Adobe uses shame to tackle software piracy

Piracy is bad, and you shouldn't do it. But that doesn't stop many people from doing it. While it's hard to say which company has their software pirated the most, Adobe is a company that is no stranger to the issue. They've tried different methods to prevent piracy, but today they're taking a different approach, shame.

That's right, Adobe wants to shame you into paying for the software on your computer. It's not like the people don't know that they've installed software without paying for it. But after a while you stop thinking "I'll just open my pirated copy of Photoshop that I didn't pay for" and thinking "I'll just open Photoshop." So now Adobe is going to start giving you a little reminder.

The company is starting to bundle their software with a Software Integrity Service. This checks your computer to see if it has any pirated Adobe programs on it. If it does, you'll start getting a warning that pops up every time you open the program.

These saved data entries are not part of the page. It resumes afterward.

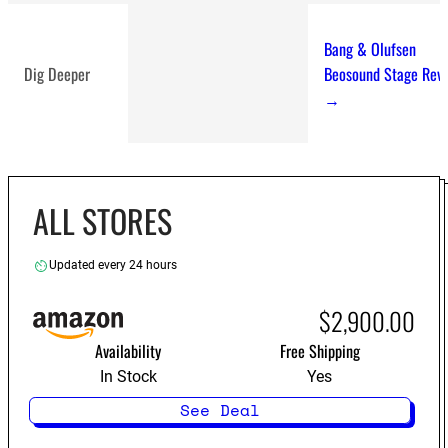
Bang & Olufsen
Dig Deeper
Beosound Stage Rev
→
ALL STORES
best soundbars
Updated every 24 hours
$2,900.00
Availability
Free Shipping
In Stock
Yes
See Deal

The pop up will notify you that you're not using a genuine copy of the program, and offers up a link that you can follow. That link leads you to this page. The page essentially lets you know why you have received the notification, and gives you the option to report the company that sold you the software (if you paid for it).

What is particularly interesting isn't what this check does, but what it doesn't do. Since Adobe knows that you're running pirated software, you'd think that they would disable that software. But Adobe isn't doing that. You can continue to use the software, and simply deal with being shamed every time you open it.

So far, the piracy check is only affecting users in the US using pirated copies of Adobe Acrobat X. It will likely be expanded to other programs, such as Photoshop, Illustrator, and more.